(Stored entries)
-=-=-

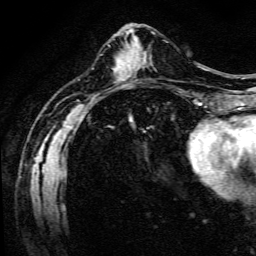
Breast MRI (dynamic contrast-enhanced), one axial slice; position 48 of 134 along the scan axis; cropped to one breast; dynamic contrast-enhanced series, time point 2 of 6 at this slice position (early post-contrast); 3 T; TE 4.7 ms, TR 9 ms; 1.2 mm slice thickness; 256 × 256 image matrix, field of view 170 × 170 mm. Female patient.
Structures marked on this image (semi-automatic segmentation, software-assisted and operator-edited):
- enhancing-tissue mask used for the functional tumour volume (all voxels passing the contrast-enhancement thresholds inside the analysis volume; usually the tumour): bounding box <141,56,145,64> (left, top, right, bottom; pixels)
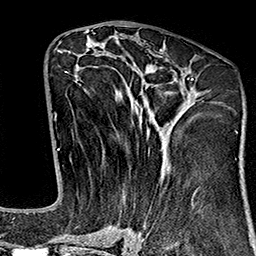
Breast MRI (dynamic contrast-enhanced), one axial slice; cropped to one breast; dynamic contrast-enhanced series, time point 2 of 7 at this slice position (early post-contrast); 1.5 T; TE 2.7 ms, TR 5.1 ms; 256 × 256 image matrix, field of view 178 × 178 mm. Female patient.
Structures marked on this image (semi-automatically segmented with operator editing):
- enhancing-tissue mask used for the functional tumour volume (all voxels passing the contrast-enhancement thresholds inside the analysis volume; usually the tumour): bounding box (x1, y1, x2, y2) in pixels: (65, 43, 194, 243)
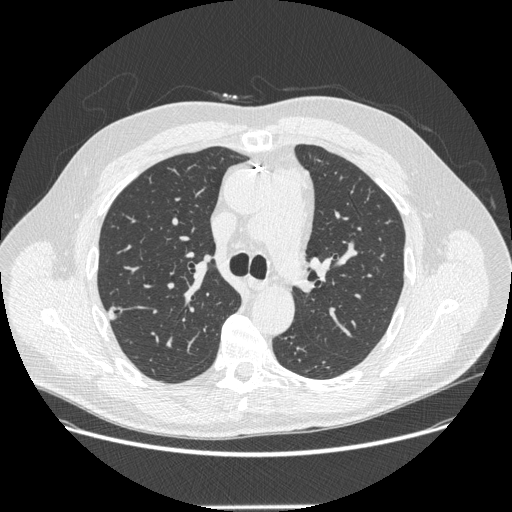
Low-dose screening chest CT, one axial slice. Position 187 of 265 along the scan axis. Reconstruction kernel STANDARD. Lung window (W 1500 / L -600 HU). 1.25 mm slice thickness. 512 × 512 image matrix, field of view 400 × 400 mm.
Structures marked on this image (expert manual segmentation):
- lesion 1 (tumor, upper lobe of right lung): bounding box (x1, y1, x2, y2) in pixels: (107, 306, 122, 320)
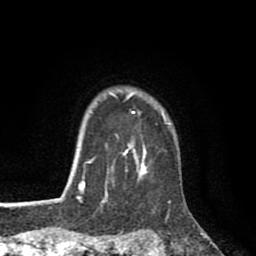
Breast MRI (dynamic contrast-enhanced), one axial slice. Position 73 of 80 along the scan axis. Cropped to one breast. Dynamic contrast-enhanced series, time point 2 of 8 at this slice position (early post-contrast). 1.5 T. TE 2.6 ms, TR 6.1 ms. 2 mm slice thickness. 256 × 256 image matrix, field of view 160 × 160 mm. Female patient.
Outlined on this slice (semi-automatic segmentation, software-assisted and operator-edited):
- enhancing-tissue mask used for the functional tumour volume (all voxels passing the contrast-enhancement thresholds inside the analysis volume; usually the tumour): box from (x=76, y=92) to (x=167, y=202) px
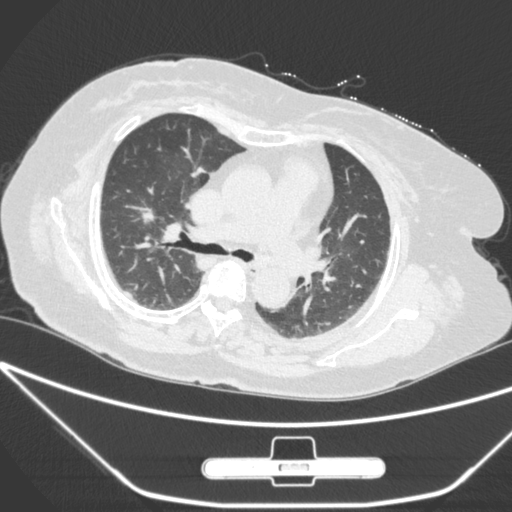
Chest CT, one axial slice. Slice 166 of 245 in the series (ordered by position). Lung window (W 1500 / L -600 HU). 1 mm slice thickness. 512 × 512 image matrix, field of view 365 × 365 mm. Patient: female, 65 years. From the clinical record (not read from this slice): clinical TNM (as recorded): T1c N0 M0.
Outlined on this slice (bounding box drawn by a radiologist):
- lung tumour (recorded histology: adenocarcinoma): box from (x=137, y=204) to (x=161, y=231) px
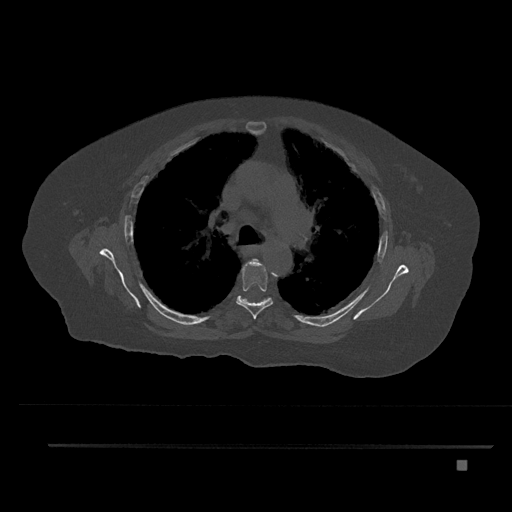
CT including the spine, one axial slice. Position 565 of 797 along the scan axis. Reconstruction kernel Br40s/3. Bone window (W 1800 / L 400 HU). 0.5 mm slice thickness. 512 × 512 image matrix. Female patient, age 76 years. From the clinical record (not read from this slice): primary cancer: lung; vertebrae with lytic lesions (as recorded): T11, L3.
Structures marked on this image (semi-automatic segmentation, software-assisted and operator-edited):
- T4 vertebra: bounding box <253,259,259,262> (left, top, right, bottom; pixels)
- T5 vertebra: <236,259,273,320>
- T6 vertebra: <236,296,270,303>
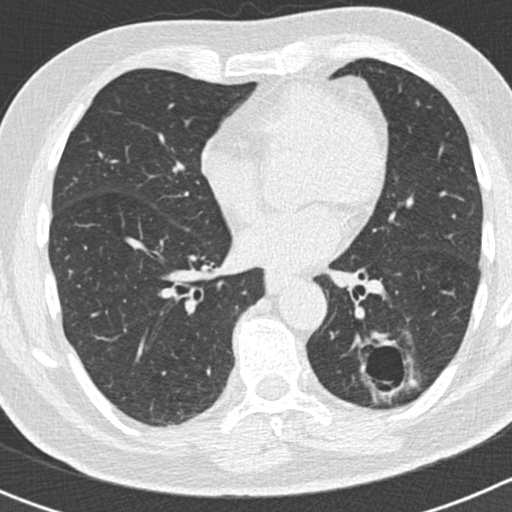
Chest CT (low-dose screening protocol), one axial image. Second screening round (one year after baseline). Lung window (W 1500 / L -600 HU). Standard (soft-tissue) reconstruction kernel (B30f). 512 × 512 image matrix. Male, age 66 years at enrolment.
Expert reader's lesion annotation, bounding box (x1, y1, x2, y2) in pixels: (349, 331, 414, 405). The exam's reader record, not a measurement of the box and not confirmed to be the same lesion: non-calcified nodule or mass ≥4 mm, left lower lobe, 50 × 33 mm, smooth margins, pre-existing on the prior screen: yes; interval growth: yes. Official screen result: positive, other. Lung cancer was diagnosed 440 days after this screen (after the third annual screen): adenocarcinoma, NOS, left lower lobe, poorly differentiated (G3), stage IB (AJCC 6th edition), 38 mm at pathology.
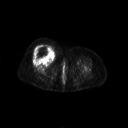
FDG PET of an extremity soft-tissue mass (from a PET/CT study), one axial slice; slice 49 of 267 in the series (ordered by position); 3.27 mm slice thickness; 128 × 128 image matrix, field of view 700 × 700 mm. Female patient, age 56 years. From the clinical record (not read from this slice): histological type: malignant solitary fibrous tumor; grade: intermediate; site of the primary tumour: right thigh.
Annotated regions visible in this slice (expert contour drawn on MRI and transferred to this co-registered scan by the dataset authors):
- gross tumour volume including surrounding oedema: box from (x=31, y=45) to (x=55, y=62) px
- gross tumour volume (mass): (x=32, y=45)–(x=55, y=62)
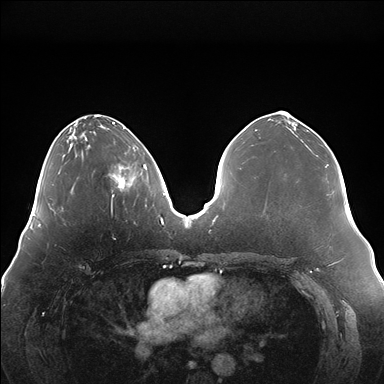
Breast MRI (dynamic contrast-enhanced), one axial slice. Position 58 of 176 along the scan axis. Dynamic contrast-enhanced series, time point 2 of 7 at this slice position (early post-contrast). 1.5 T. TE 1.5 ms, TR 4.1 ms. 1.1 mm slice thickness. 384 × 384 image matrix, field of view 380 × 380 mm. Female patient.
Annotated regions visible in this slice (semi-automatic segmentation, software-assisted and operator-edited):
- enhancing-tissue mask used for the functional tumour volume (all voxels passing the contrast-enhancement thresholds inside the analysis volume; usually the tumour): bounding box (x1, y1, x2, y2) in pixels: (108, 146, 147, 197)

-=-=-

Exercise objective. Give the records again exactly, pictures left out.

Solved problem.
Breast MRI (dynamic contrast-enhanced), one axial slice; position 48 of 134 along the scan axis; cropped to one breast; dynamic contrast-enhanced series, time point 2 of 6 at this slice position (early post-contrast); 3 T; TE 4.7 ms, TR 9 ms; 1.2 mm slice thickness; 256 × 256 image matrix, field of view 170 × 170 mm. Female patient.
Structures marked on this image (semi-automatic segmentation, software-assisted and operator-edited):
- enhancing-tissue mask used for the functional tumour volume (all voxels passing the contrast-enhancement thresholds inside the analysis volume; usually the tumour): bounding box <141,56,145,64> (left, top, right, bottom; pixels)
Breast MRI (dynamic contrast-enhanced), one axial slice; cropped to one breast; dynamic contrast-enhanced series, time point 2 of 7 at this slice position (early post-contrast); 1.5 T; TE 2.7 ms, TR 5.1 ms; 256 × 256 image matrix, field of view 178 × 178 mm. Female patient.
Structures marked on this image (semi-automatically segmented with operator editing):
- enhancing-tissue mask used for the functional tumour volume (all voxels passing the contrast-enhancement thresholds inside the analysis volume; usually the tumour): bounding box (x1, y1, x2, y2) in pixels: (65, 43, 194, 243)
Low-dose screening chest CT, one axial slice. Position 187 of 265 along the scan axis. Reconstruction kernel STANDARD. Lung window (W 1500 / L -600 HU). 1.25 mm slice thickness. 512 × 512 image matrix, field of view 400 × 400 mm.
Structures marked on this image (expert manual segmentation):
- lesion 1 (tumor, upper lobe of right lung): bounding box (x1, y1, x2, y2) in pixels: (107, 306, 122, 320)
Breast MRI (dynamic contrast-enhanced), one axial slice. Position 73 of 80 along the scan axis. Cropped to one breast. Dynamic contrast-enhanced series, time point 2 of 8 at this slice position (early post-contrast). 1.5 T. TE 2.6 ms, TR 6.1 ms. 2 mm slice thickness. 256 × 256 image matrix, field of view 160 × 160 mm. Female patient.
Outlined on this slice (semi-automatic segmentation, software-assisted and operator-edited):
- enhancing-tissue mask used for the functional tumour volume (all voxels passing the contrast-enhancement thresholds inside the analysis volume; usually the tumour): box from (x=76, y=92) to (x=167, y=202) px
Chest CT, one axial slice. Slice 166 of 245 in the series (ordered by position). Lung window (W 1500 / L -600 HU). 1 mm slice thickness. 512 × 512 image matrix, field of view 365 × 365 mm. Patient: female, 65 years. From the clinical record (not read from this slice): clinical TNM (as recorded): T1c N0 M0.
Outlined on this slice (bounding box drawn by a radiologist):
- lung tumour (recorded histology: adenocarcinoma): box from (x=137, y=204) to (x=161, y=231) px
CT including the spine, one axial slice. Position 565 of 797 along the scan axis. Reconstruction kernel Br40s/3. Bone window (W 1800 / L 400 HU). 0.5 mm slice thickness. 512 × 512 image matrix. Female patient, age 76 years. From the clinical record (not read from this slice): primary cancer: lung; vertebrae with lytic lesions (as recorded): T11, L3.
Structures marked on this image (semi-automatic segmentation, software-assisted and operator-edited):
- T4 vertebra: bounding box <253,259,259,262> (left, top, right, bottom; pixels)
- T5 vertebra: <236,259,273,320>
- T6 vertebra: <236,296,270,303>
Chest CT (low-dose screening protocol), one axial image. Second screening round (one year after baseline). Lung window (W 1500 / L -600 HU). Standard (soft-tissue) reconstruction kernel (B30f). 512 × 512 image matrix. Male, age 66 years at enrolment.
Expert reader's lesion annotation, bounding box (x1, y1, x2, y2) in pixels: (349, 331, 414, 405). The exam's reader record, not a measurement of the box and not confirmed to be the same lesion: non-calcified nodule or mass ≥4 mm, left lower lobe, 50 × 33 mm, smooth margins, pre-existing on the prior screen: yes; interval growth: yes. Official screen result: positive, other. Lung cancer was diagnosed 440 days after this screen (after the third annual screen): adenocarcinoma, NOS, left lower lobe, poorly differentiated (G3), stage IB (AJCC 6th edition), 38 mm at pathology.
FDG PET of an extremity soft-tissue mass (from a PET/CT study), one axial slice; slice 49 of 267 in the series (ordered by position); 3.27 mm slice thickness; 128 × 128 image matrix, field of view 700 × 700 mm. Female patient, age 56 years. From the clinical record (not read from this slice): histological type: malignant solitary fibrous tumor; grade: intermediate; site of the primary tumour: right thigh.
Annotated regions visible in this slice (expert contour drawn on MRI and transferred to this co-registered scan by the dataset authors):
- gross tumour volume including surrounding oedema: box from (x=31, y=45) to (x=55, y=62) px
- gross tumour volume (mass): (x=32, y=45)–(x=55, y=62)
Breast MRI (dynamic contrast-enhanced), one axial slice. Position 58 of 176 along the scan axis. Dynamic contrast-enhanced series, time point 2 of 7 at this slice position (early post-contrast). 1.5 T. TE 1.5 ms, TR 4.1 ms. 1.1 mm slice thickness. 384 × 384 image matrix, field of view 380 × 380 mm. Female patient.
Annotated regions visible in this slice (semi-automatic segmentation, software-assisted and operator-edited):
- enhancing-tissue mask used for the functional tumour volume (all voxels passing the contrast-enhancement thresholds inside the analysis volume; usually the tumour): bounding box (x1, y1, x2, y2) in pixels: (108, 146, 147, 197)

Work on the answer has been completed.